> [WHAT IS EXPECTED]: In the data below, find the line containing "framed print: none"; transcribe it and each line after it exactly, through the last, skipping pictures.
────
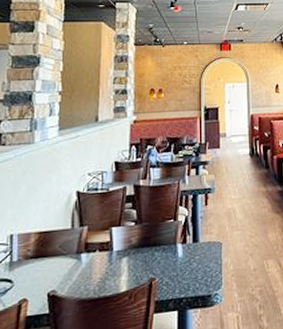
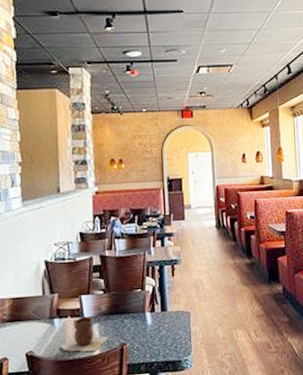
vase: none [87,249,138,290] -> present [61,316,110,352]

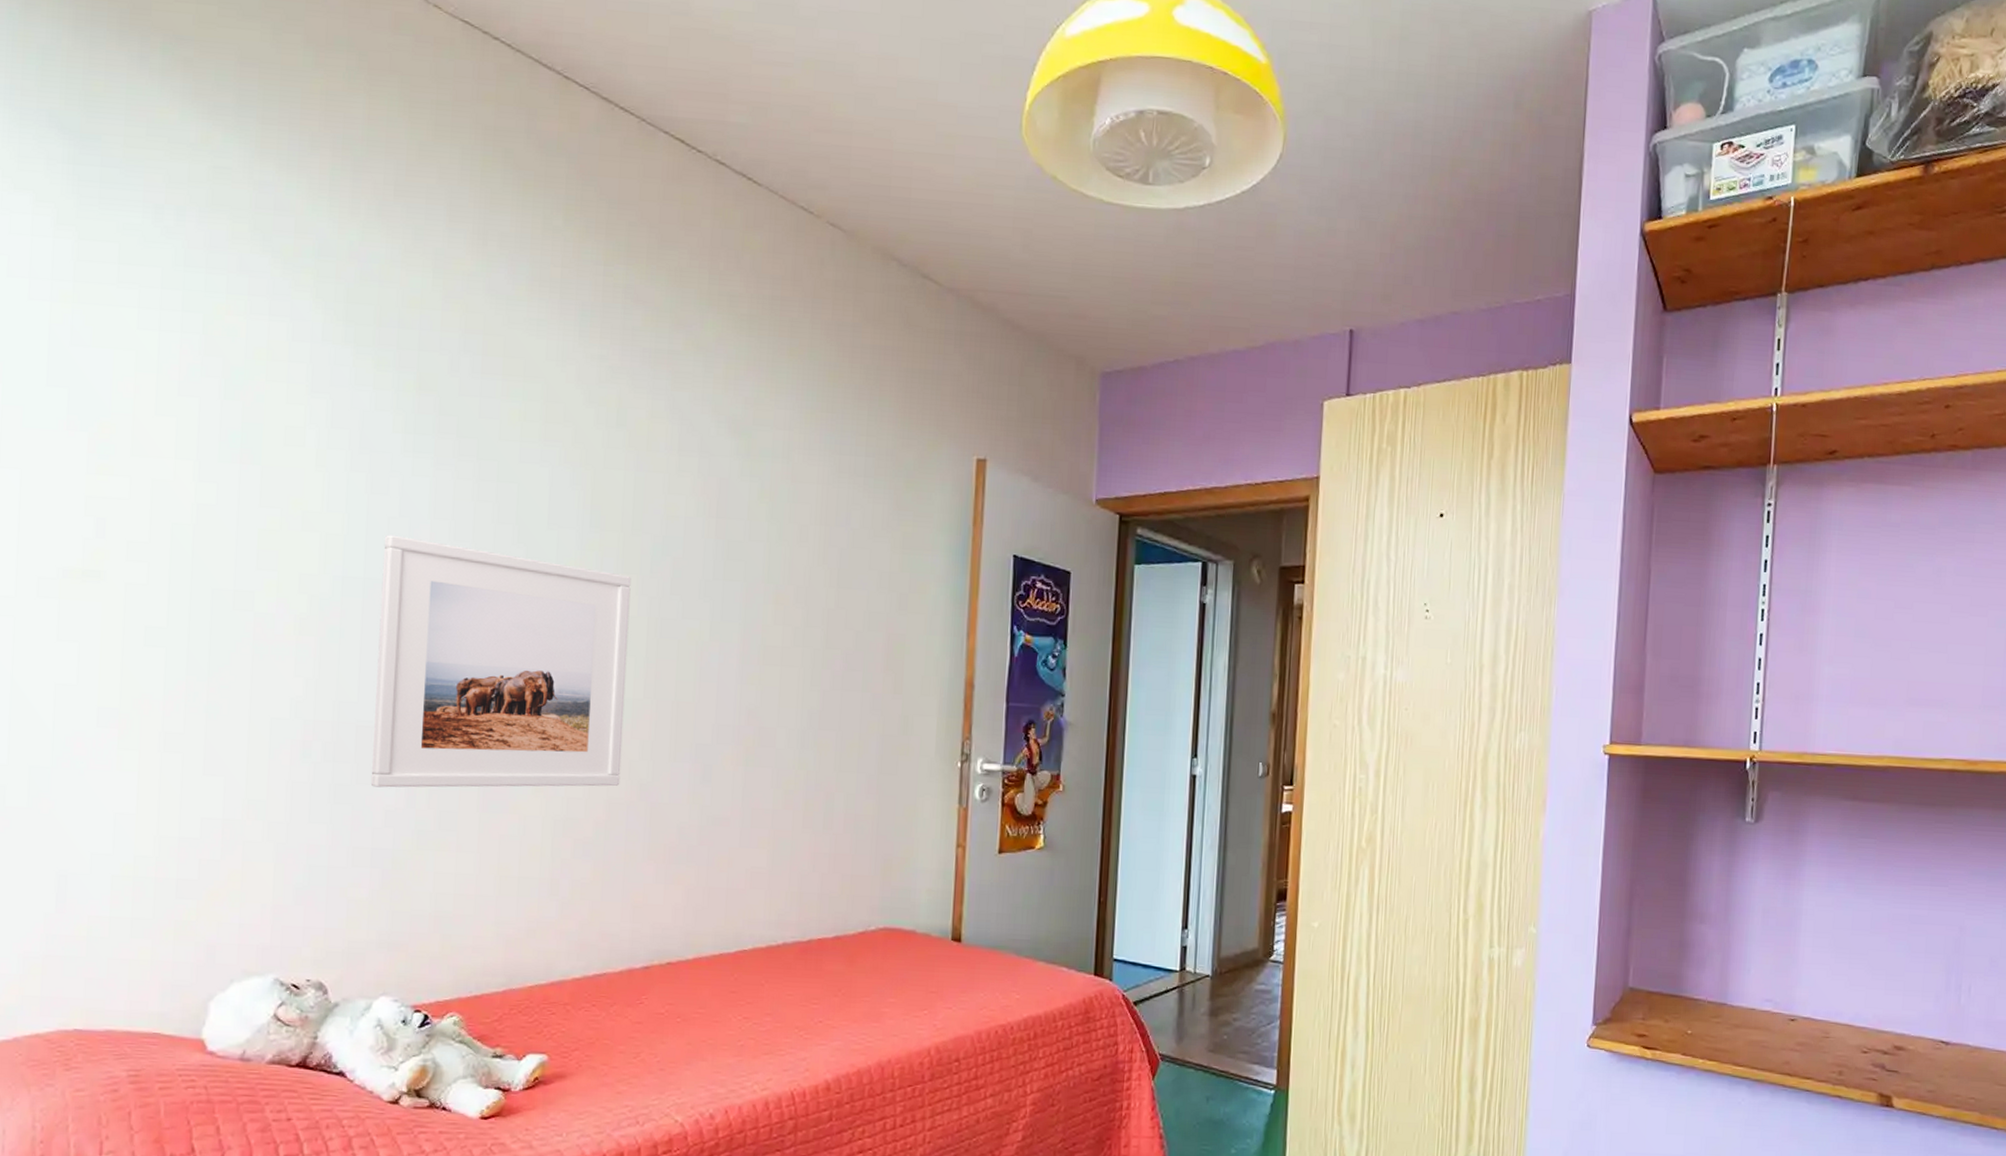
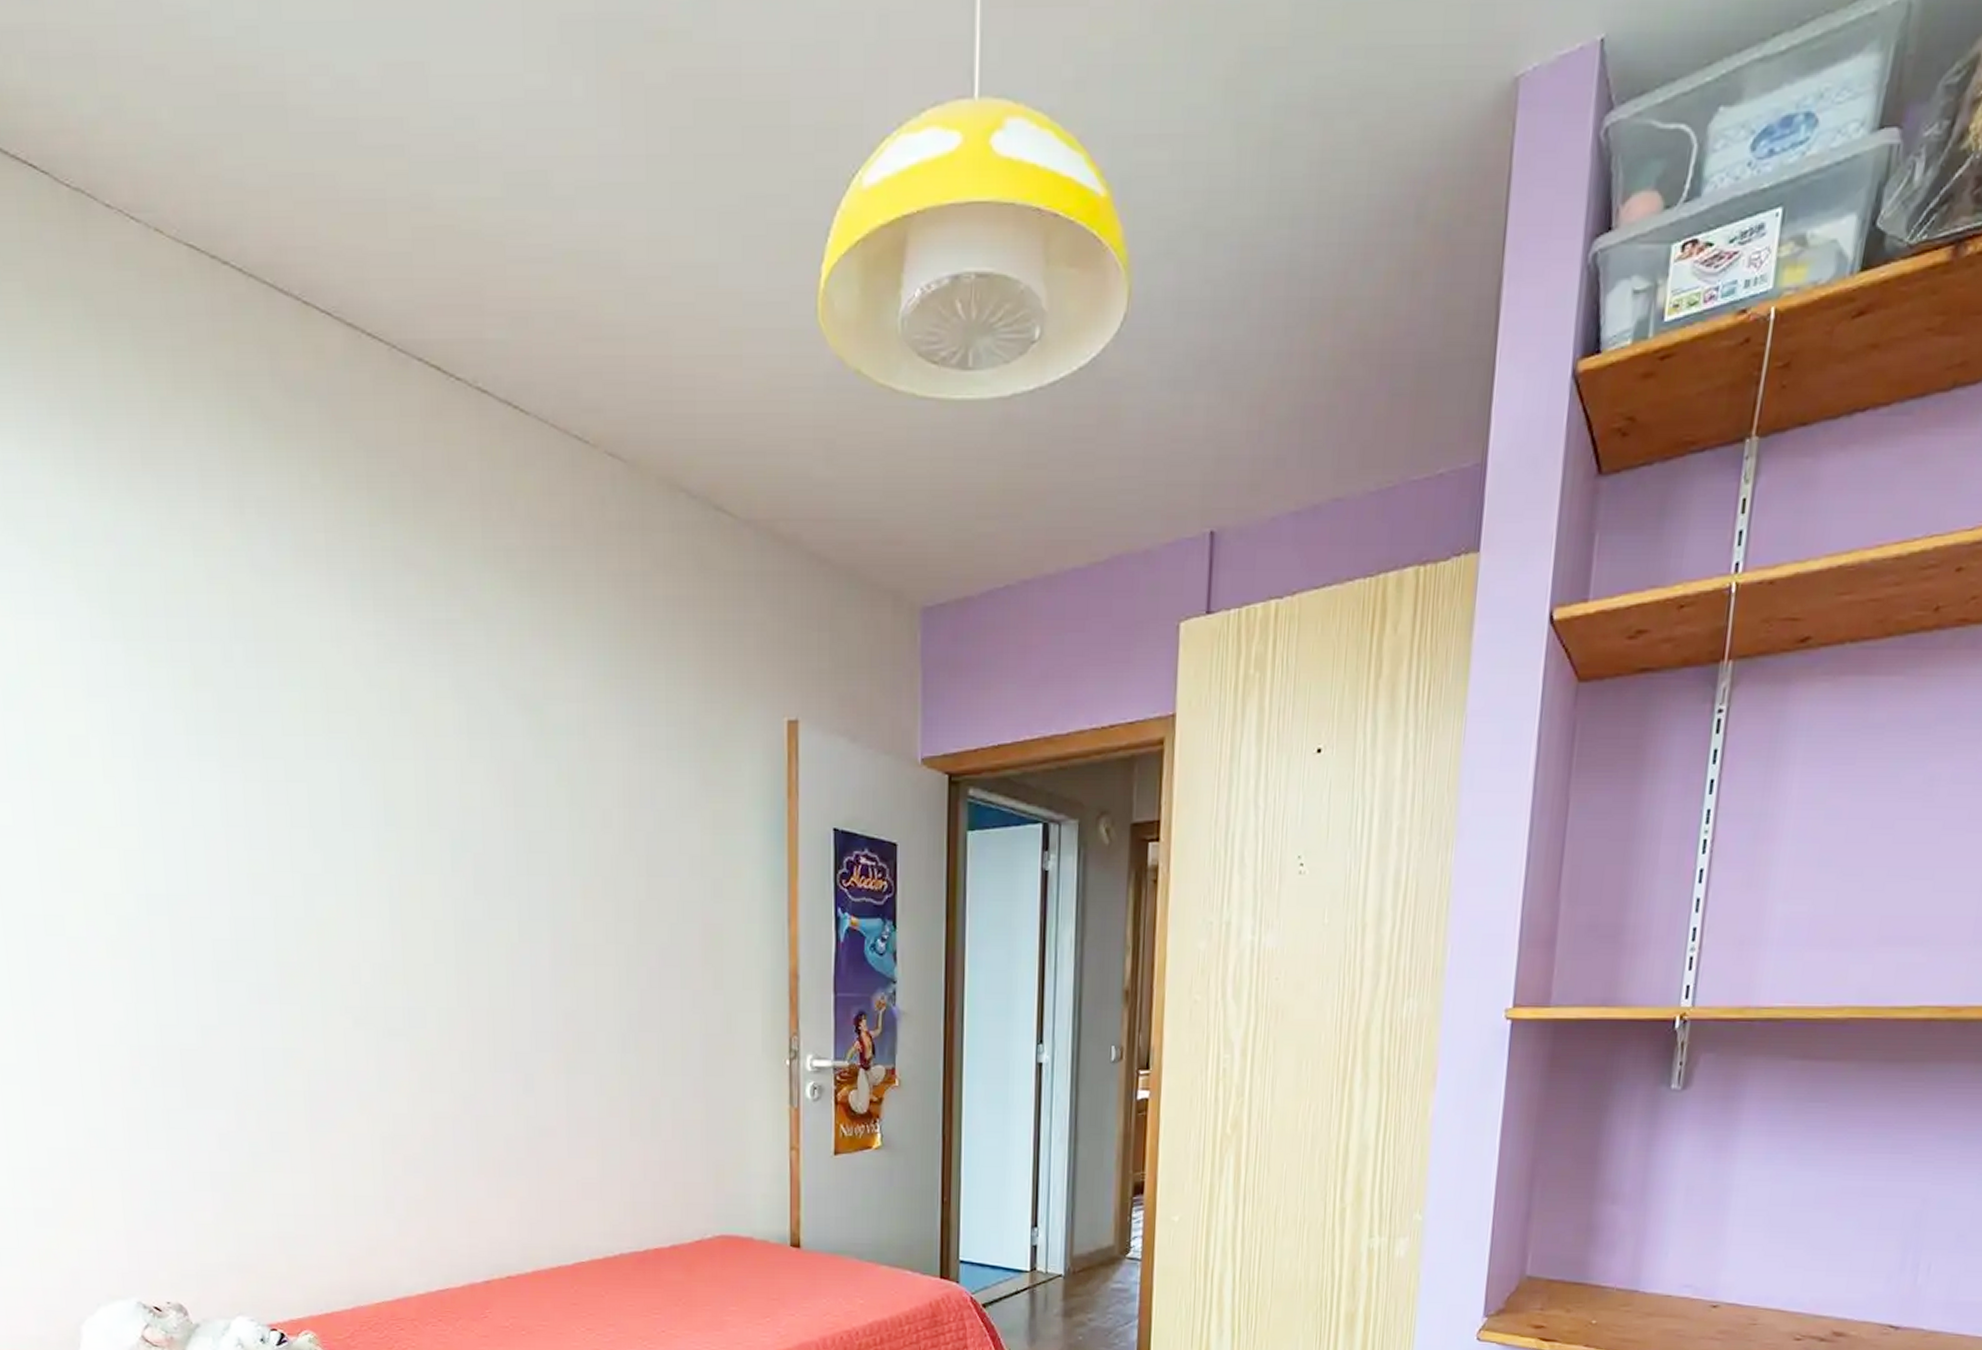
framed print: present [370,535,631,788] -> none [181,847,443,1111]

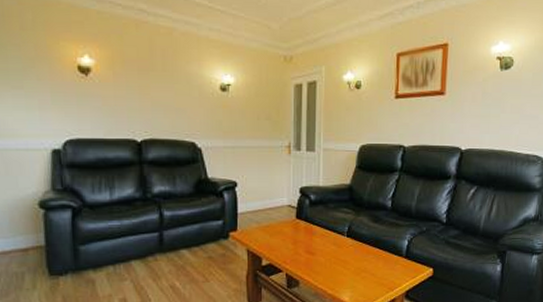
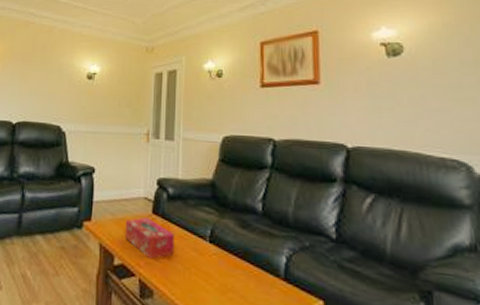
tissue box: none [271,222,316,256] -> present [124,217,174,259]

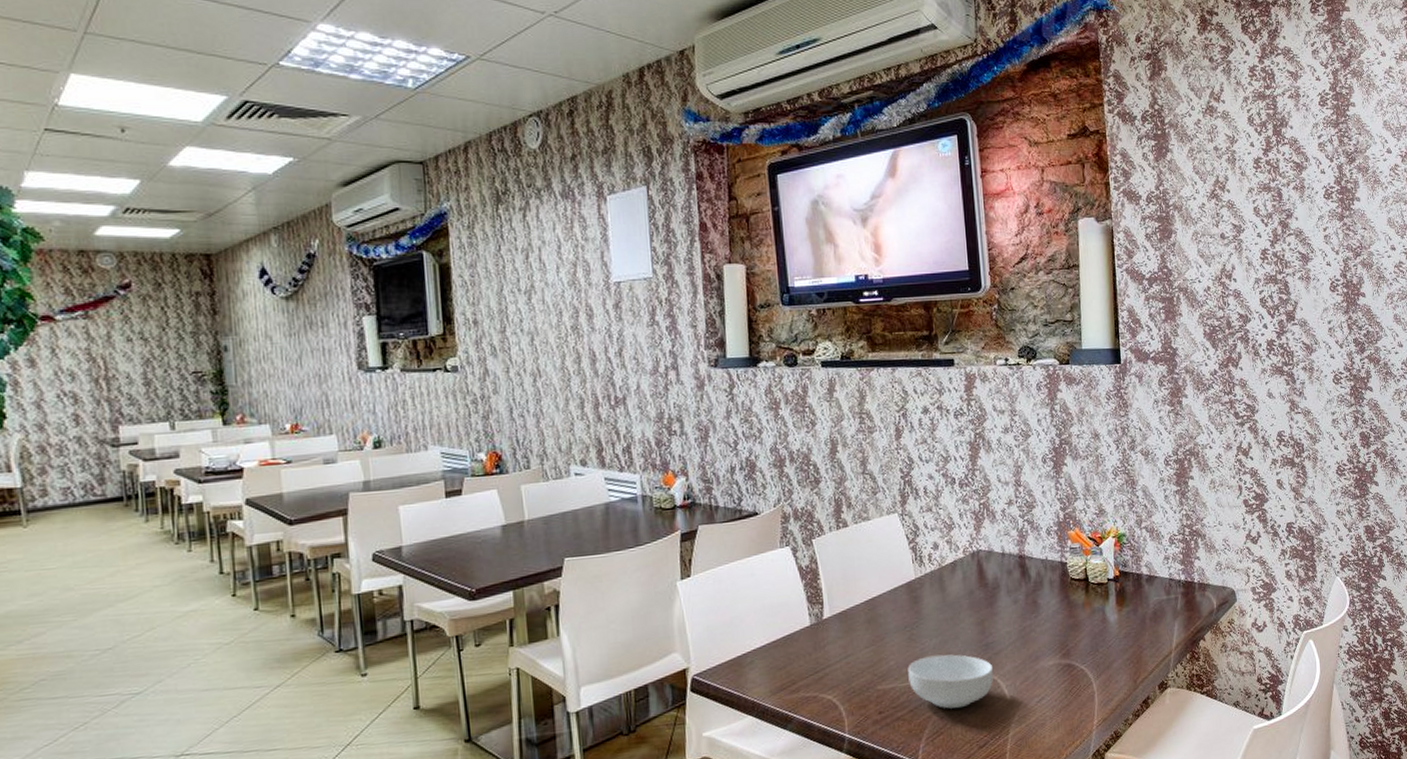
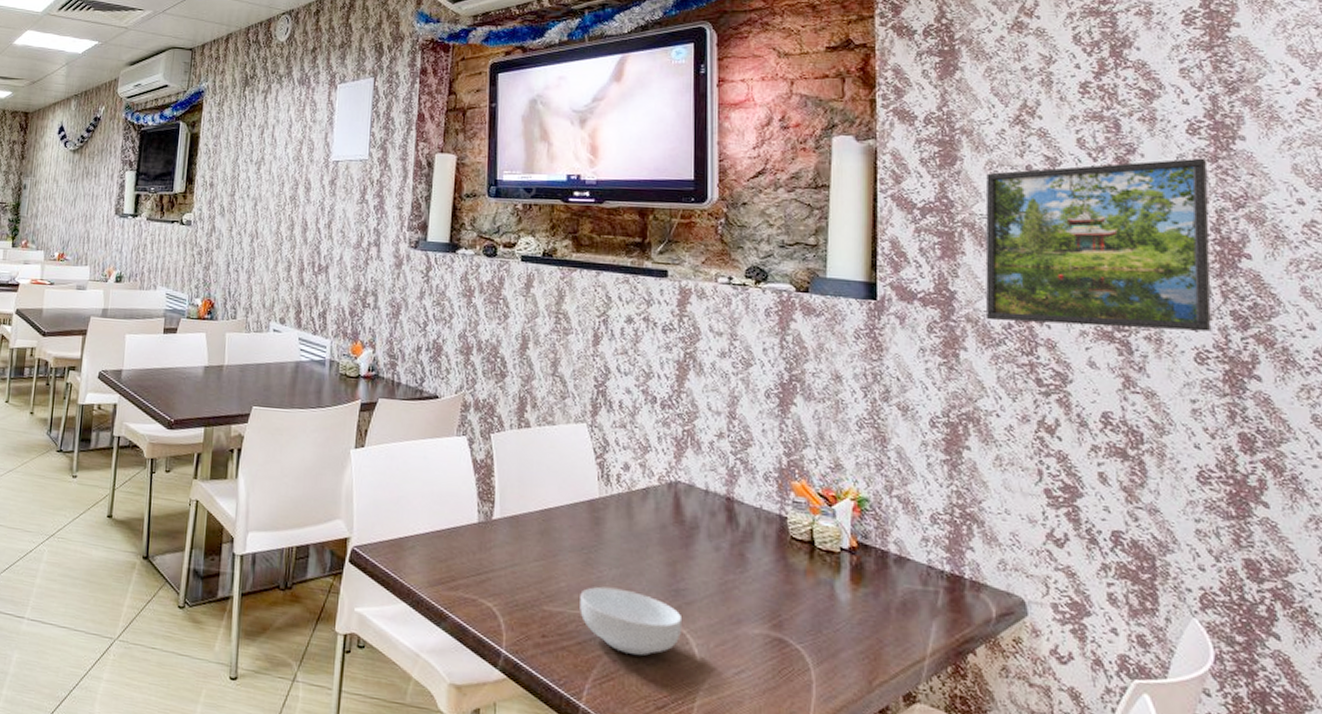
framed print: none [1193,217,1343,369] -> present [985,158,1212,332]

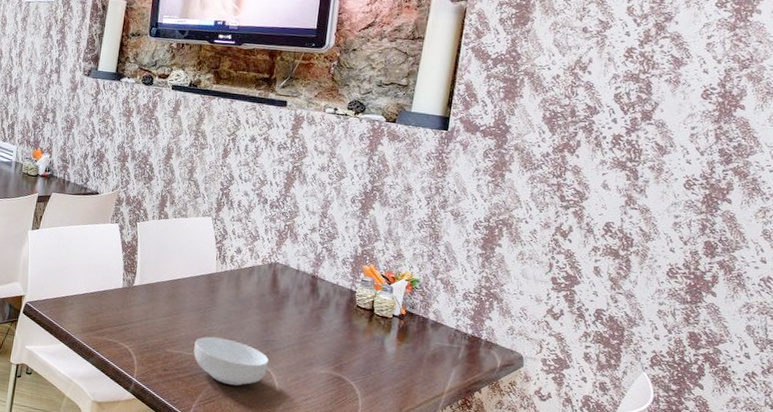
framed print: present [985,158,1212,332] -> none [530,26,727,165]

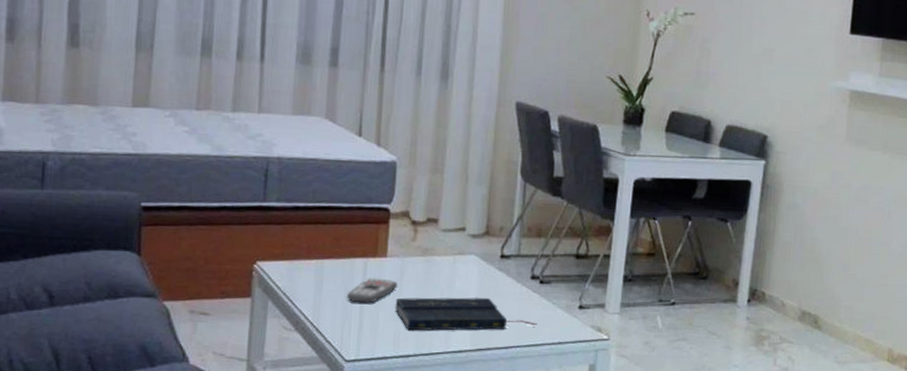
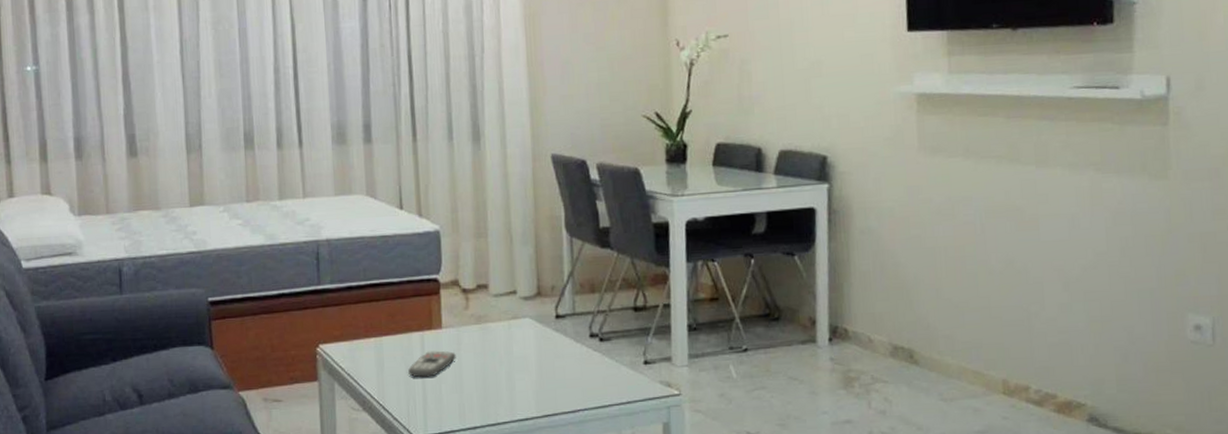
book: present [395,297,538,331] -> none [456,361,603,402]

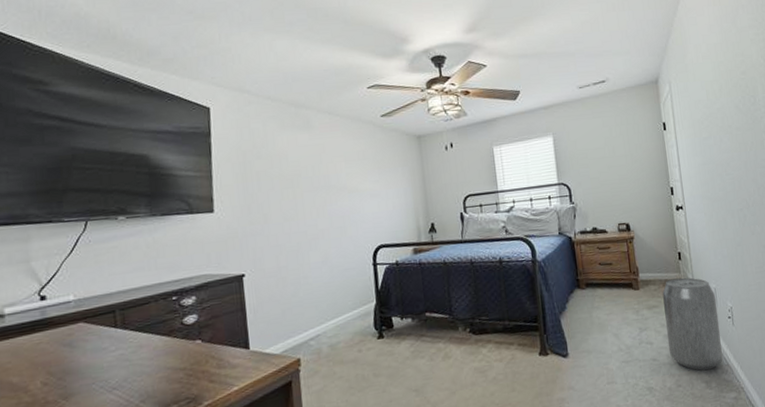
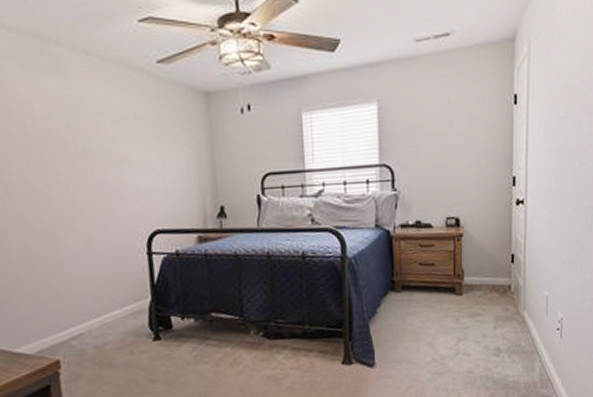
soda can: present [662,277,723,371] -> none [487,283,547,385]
────
> [ANSWER SPACE]:
framed print: none [1193,217,1343,369] -> present [985,158,1212,332]

framed print: present [985,158,1212,332] -> none [530,26,727,165]

book: present [395,297,538,331] -> none [456,361,603,402]

soda can: present [662,277,723,371] -> none [487,283,547,385]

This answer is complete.